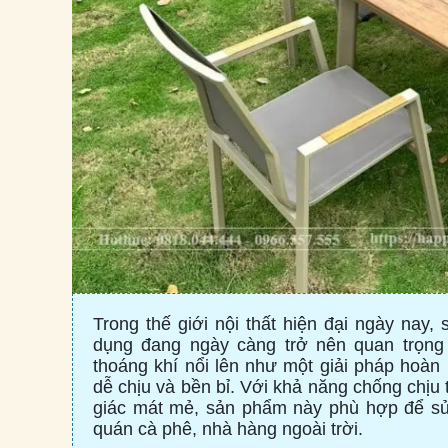
Trong thế giới nội thất hiện đại ngày nay
dụng đang ngày càng trở nên quan trọng 
thoáng khí nổi lên như một giải pháp hoà
dễ chịu và bền bỉ. Với khả năng chống chịu t
giác mát mẻ, sản phẩm này phù hợp để sử
quán cà phê, nhà hàng ngoài trời.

--------------------

▸ PROBLEM STATEMENT
From the records above, pull out each line that has "ngày".

▸ EXPECTED ANSWER
Trong thế giới nội thất hiện đại ngày nay
dụng đang ngày càng trở nên quan trọng 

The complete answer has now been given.